I was particular struck by your quotation of Freeman Dyson. Inadvertently, he reinforces my point about the need for conscious subjects. As Einstein pointed out, there is no ‘now’ – and hence past or future that are referenced to now – in the physical world as portrayed by General Relativity. For more, see my book Of Time and Lamentation, whose middle section is devoted to tensed time.

Raymond Tallis, Stockport

Certainly Uncertain

Dear Editor: I enjoyed Rob Selzer’s discussion on uncertainty in issue 156, but took issue with his election example. If votes are multiplied by their confidence rating, this would only benefit extremists who were die-hard fans of their chosen politician, and negatively affect cautious or nuance-aware voters. Taking the political climate of the US as an example – a popular phrase these days is that ‘Both are bad choices, but if I don’t vote for Y it’s a vote for X’. This voter would not be able to give a 100% confidence rating for their vote of Y because he is aware of the complexity of choosing either candidate, as they are both poor choices, but by using the confidence multiplier, his vote counts less than someone who may blindly (and confidently) vote for X with 100% confidence.
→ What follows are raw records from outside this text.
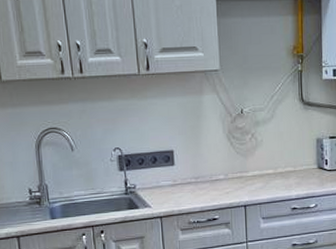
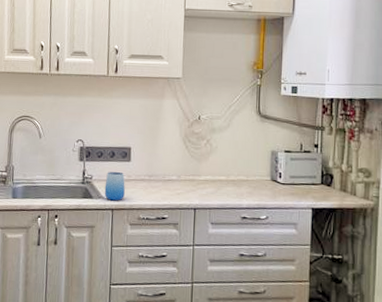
cup: none [150,177,172,208] -> present [104,171,125,201]

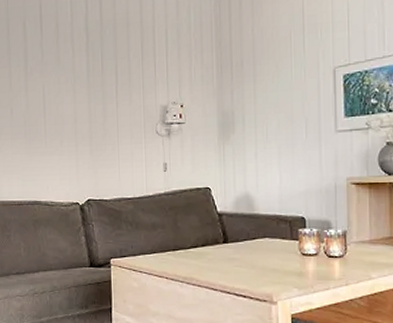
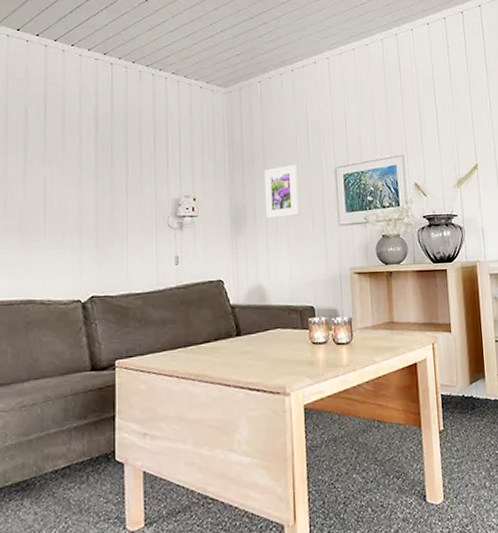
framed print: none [253,65,292,126] -> present [264,164,300,219]

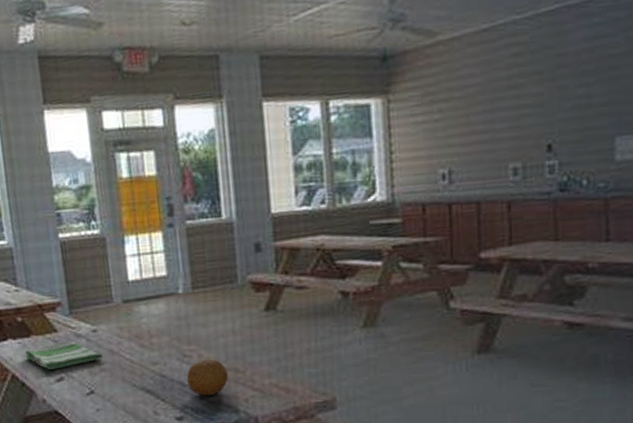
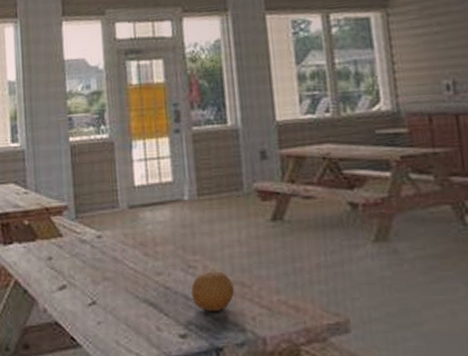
dish towel: present [25,341,104,370] -> none [29,246,107,277]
I liked Selzer’s acknowledgement of uncertainty, and I agree that in some cases, such as assessments, incorporating confidence intervals could help make systems more accurate, but in other cases, a confident choice is perhaps less important than a conflicted choice.

Anisa Rawlinson

Move Along

Dear Editor: Like philosophers everywhere, I squirm whenever I read reports or articles that claim something ‘begs the question’, when clearly the writer means it raises a question about something or another. As philosophers we must both recognize this common logical fallacy and avoid ambiguous use of the term.
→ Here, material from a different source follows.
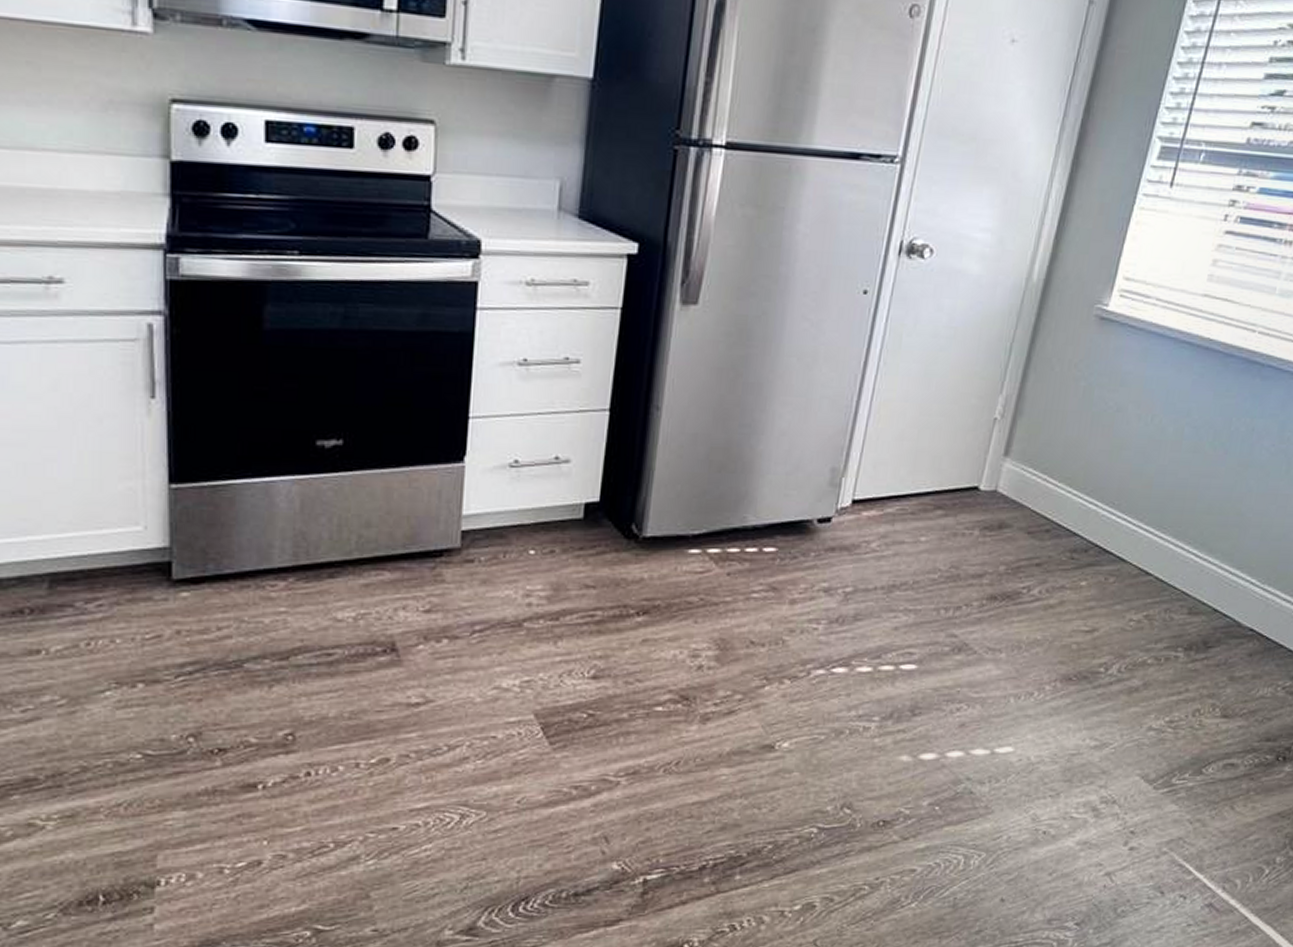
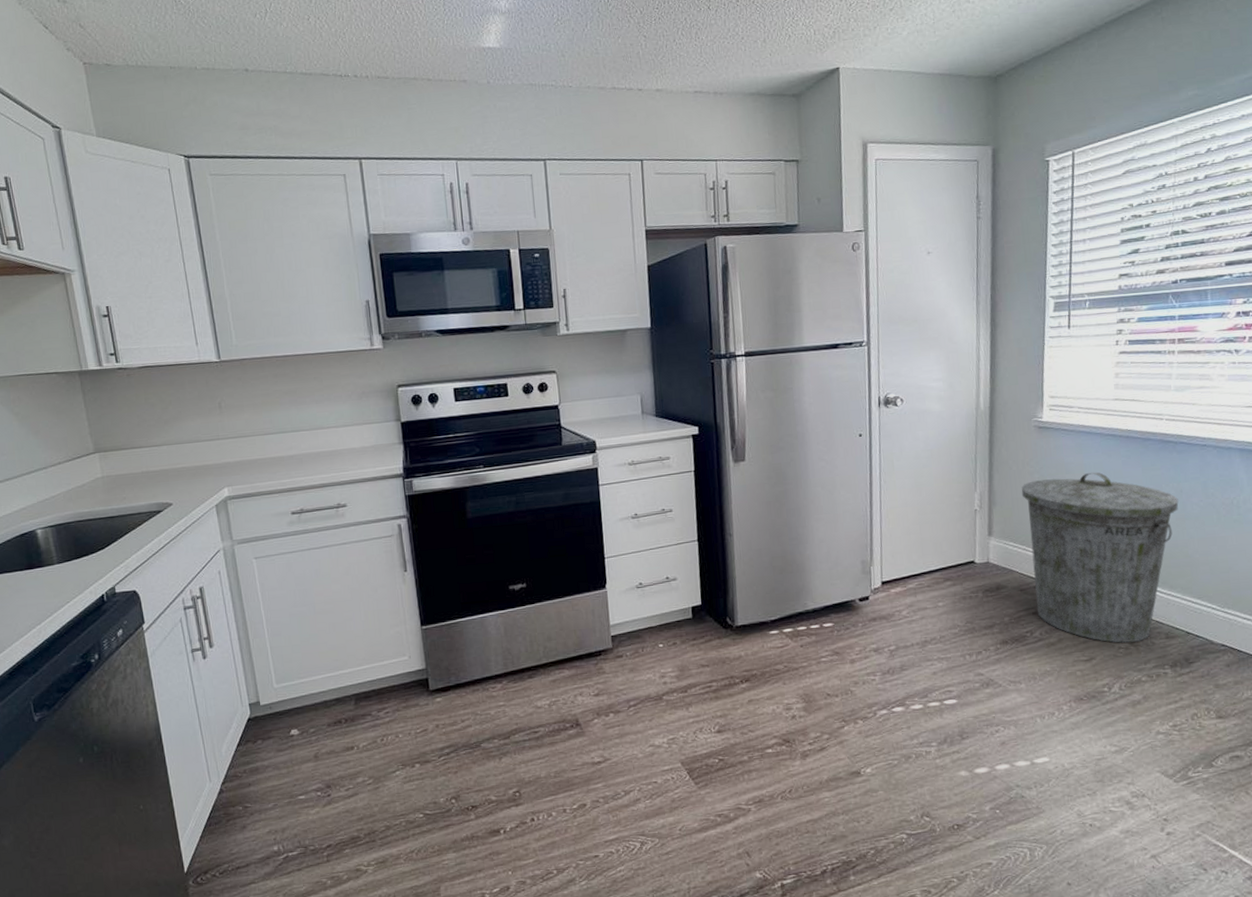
trash can: none [1042,388,1247,614] -> present [1021,472,1179,643]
Imagine my absolute horror then when reading Dermot M. Griffin’s otherwise excellent article on Stoicism in Issue 157. In explaining Marcus Aurelius’s Meditations, Dermot exclaims, “This begs the mind-boggling question: why would a man write a book not to be published?” It may well raise such a question, but there is no evidence that anyone’s begging any question. I beg your pardon if I’m being too picky.